### SOURCE DOCUMENT
┄┄┄┄┄┄
Three companies you know. Microsoft. Meta. Walmart. All three just signed nuclear power deals with Constellation Energy — Walmart's was announced yesterday, their first ever. The first retired nuclear plant restart in U.S. history is happening on their watch at Three Mile Island. They're running 19,000 megawatts of nuclear capacity at a 94.7% capacity factor — the kind of reliability number that makes renewable-only advocates stare at their shoes. Data centers don't run on vibes. They run on baseload power that never blinks. And yet $CEG sits at $264, down 36% from its 52-week high of $412.70. Something's broken with the thesis, right? Except nothing is broken at all.
┄┄┄┄┄┄
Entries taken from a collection

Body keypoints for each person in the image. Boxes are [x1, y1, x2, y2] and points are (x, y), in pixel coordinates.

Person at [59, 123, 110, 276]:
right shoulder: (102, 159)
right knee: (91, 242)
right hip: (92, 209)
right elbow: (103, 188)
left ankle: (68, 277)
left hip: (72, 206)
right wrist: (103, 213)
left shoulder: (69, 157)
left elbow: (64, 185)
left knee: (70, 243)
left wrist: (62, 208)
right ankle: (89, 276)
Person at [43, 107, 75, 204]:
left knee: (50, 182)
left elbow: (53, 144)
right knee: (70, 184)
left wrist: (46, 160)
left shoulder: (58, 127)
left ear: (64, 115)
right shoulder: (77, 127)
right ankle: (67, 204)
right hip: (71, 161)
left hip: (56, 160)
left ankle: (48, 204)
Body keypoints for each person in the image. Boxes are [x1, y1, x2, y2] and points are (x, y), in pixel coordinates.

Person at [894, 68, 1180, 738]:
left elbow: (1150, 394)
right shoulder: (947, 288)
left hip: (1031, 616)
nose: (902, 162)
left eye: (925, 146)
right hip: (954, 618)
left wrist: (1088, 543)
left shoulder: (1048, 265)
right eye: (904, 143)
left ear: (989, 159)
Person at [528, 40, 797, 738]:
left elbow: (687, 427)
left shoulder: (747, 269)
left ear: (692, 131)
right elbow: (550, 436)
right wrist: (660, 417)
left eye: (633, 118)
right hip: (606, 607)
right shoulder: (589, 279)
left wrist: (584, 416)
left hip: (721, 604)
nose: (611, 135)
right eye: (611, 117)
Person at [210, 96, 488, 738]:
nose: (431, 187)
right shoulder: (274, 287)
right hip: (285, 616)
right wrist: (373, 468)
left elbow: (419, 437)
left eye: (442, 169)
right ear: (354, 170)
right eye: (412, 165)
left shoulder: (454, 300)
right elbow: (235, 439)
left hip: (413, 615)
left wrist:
┄┄┄┄┄┄
In the passage on Constellation Energy, at what capacity factor does the company run its nuclear capacity?

94.7%